Single by Chris Tomlin

from the album Arriving
- Released: 2006
- Genre: Contemporary worship music
- Length: 4:26
- Label: sixsteps/Sparrow
- Songwriters: Chris Tomlin; Jesse Reeves; Ed Cash;
- Producer: Ed Cash

= How Great Is Our God =

"How Great Is Our God" is a song written by Chris Tomlin, Jesse Reeves and Ed Cash. It was originally featured on Tomlin's album Arriving, that reached No. 1 on the Billboard Hot Christian Songs chart. It is also featured live on Tomlin's Live from Austin Music Hall album. As of November 2014, it was the fifth most popular worship song, according to CCLI's top 25 worship songs chart. It also reached No. 1 on Christian Music Weekly's 20 The Countdown Magazine's Top 20 Worship Songs Chart. The song won the Dove Award for Song of the Year and Worship Song of the Year at the 2006 GMA Dove Awards, and Worship Song of the Year again at the 2008 GMA Dove Awards.

In 2009, gospel/jazz keyboardist Ben Tankard, presented his instrumental rendition of the song from Tankard's No. 1 charting album, Mercy, Mercy, Mercy.

At Passion 2012, Tomlin performed a new edition of this song called "How Great Is Our God: World Edition". This new version included the original lyrics sung in several different languages: English, Hindi, Indonesian, Russian, Spanish, Portuguese, Zulu, Afrikaans and Mandarin.
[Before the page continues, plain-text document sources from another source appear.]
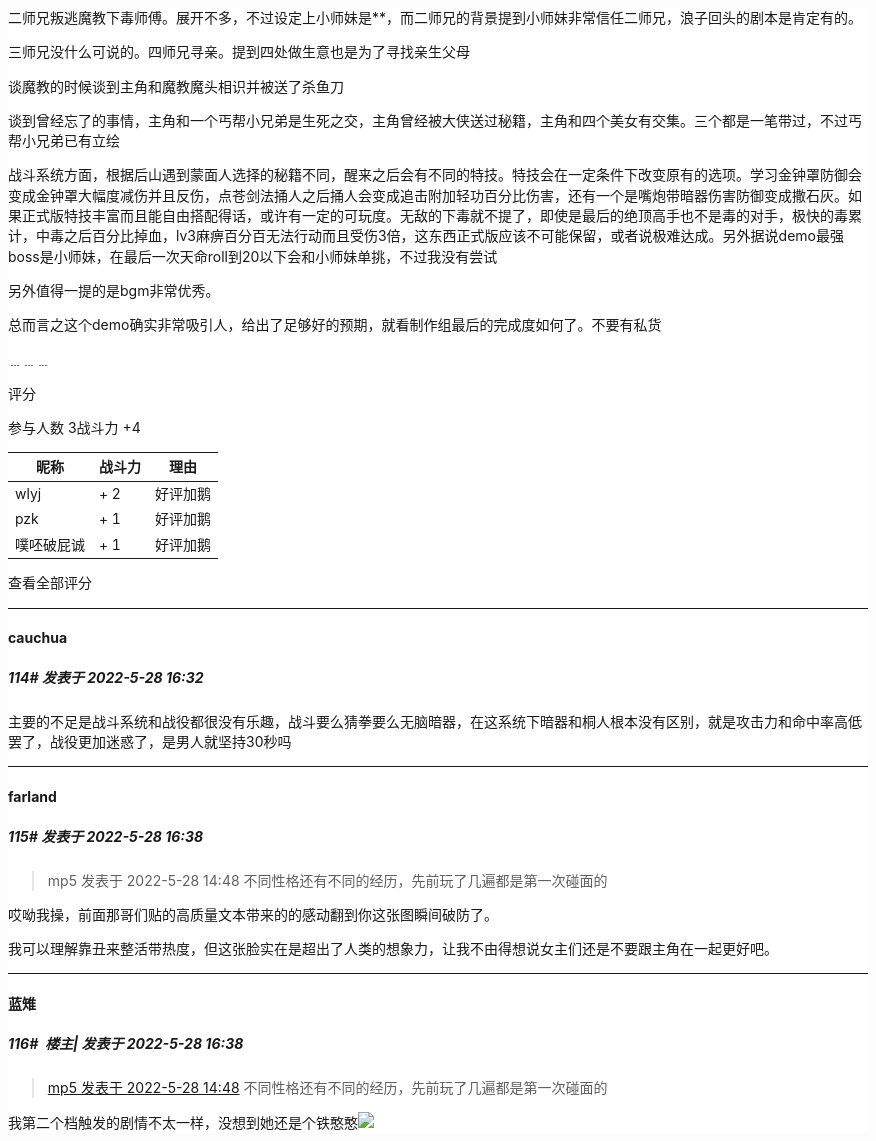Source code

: 二师兄叛逃魔教下毒师傅。展开不多，不过设定上小师妹是**，而二师兄的背景提到小师妹非常信任二师兄，浪子回头的剧本是肯定有的。

三师兄没什么可说的。四师兄寻亲。提到四处做生意也是为了寻找亲生父母

谈魔教的时候谈到主角和魔教魔头相识并被送了杀鱼刀

谈到曾经忘了的事情，主角和一个丐帮小兄弟是生死之交，主角曾经被大侠送过秘籍，主角和四个美女有交集。三个都是一笔带过，不过丐帮小兄弟已有立绘

战斗系统方面，根据后山遇到蒙面人选择的秘籍不同，醒来之后会有不同的特技。特技会在一定条件下改变原有的选项。学习金钟罩防御会变成金钟罩大幅度减伤并且反伤，点苍剑法捅人之后捅人会变成追击附加轻功百分比伤害，还有一个是嘴炮带暗器伤害防御变成撒石灰。如果正式版特技丰富而且能自由搭配得话，或许有一定的可玩度。无敌的下毒就不提了，即使是最后的绝顶高手也不是毒的对手，极快的毒累计，中毒之后百分比掉血，lv3麻痹百分百无法行动而且受伤3倍，这东西正式版应该不可能保留，或者说极难达成。另外据说demo最强boss是小师妹，在最后一次天命roll到20以下会和小师妹单挑，不过我没有尝试

另外值得一提的是bgm非常优秀。

总而言之这个demo确实非常吸引人，给出了足够好的预期，就看制作组最后的完成度如何了。不要有私货

﹍﹍﹍

评分

 参与人数 3战斗力 +4

|昵称|战斗力|理由|
|----|---|---|
| wlyj| + 2|好评加鹅|
| pzk| + 1|好评加鹅|
| 噗呸破屁诚| + 1|好评加鹅|

查看全部评分

*****

####  cauchua  
##### 114#       发表于 2022-5-28 16:32

主要的不足是战斗系统和战役都很没有乐趣，战斗要么猜拳要么无脑暗器，在这系统下暗器和桐人根本没有区别，就是攻击力和命中率高低罢了，战役更加迷惑了，是男人就坚持30秒吗

*****

####  farland  
##### 115#       发表于 2022-5-28 16:38

<blockquote>mp5 发表于 2022-5-28 14:48
不同性格还有不同的经历，先前玩了几遍都是第一次碰面的</blockquote>
哎呦我操，前面那哥们贴的高质量文本带来的的感动翻到你这张图瞬间破防了。

我可以理解靠丑来整活带热度，但这张脸实在是超出了人类的想象力，让我不由得想说女主们还是不要跟主角在一起更好吧。

*****

####  蓝雉  
##### 116#         楼主| 发表于 2022-5-28 16:38

<blockquote><a href="httphttps://bbs.saraba1st.com/2b/forum.php?mod=redirect&amp;goto=findpost&amp;pid=56026698&amp;ptid=2068118" target="_blank">mp5 发表于 2022-5-28 14:48</a>
不同性格还有不同的经历，先前玩了几遍都是第一次碰面的</blockquote>
我第二个档触发的剧情不太一样，没想到她还是个铁憨憨<img src="https://static.saraba1st.com/image/smiley/face2017/068.png" referrerpolicy="no-referrer">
It is the first track of his Chris Tomlin: The Essential Collection album.

The song has also been adapted to be sung by small Christian choirs.

==Charts==

===Weekly charts===

| Chart (2006) | Peak position |
|---|---|
| US Hot Christian Songs (Billboard) | 1 |

===Year-end charts===

| Chart (2006) | Position |
|---|---|
| US Billboard Hot Christian Songs | 3 |

===Decade-end charts===

| Chart (2000s) | Position |
|---|---|
| Billboard Hot Christian Songs | 26 |

==Certifications==

| Region | Certification | Certified units/sales |
| New Zealand (RMNZ) | Gold | 15,000^{‡} |
| United States (RIAA) | 2× Platinum | 2,000,000^{‡} |
^{‡} Sales+streaming figures based on certification alone.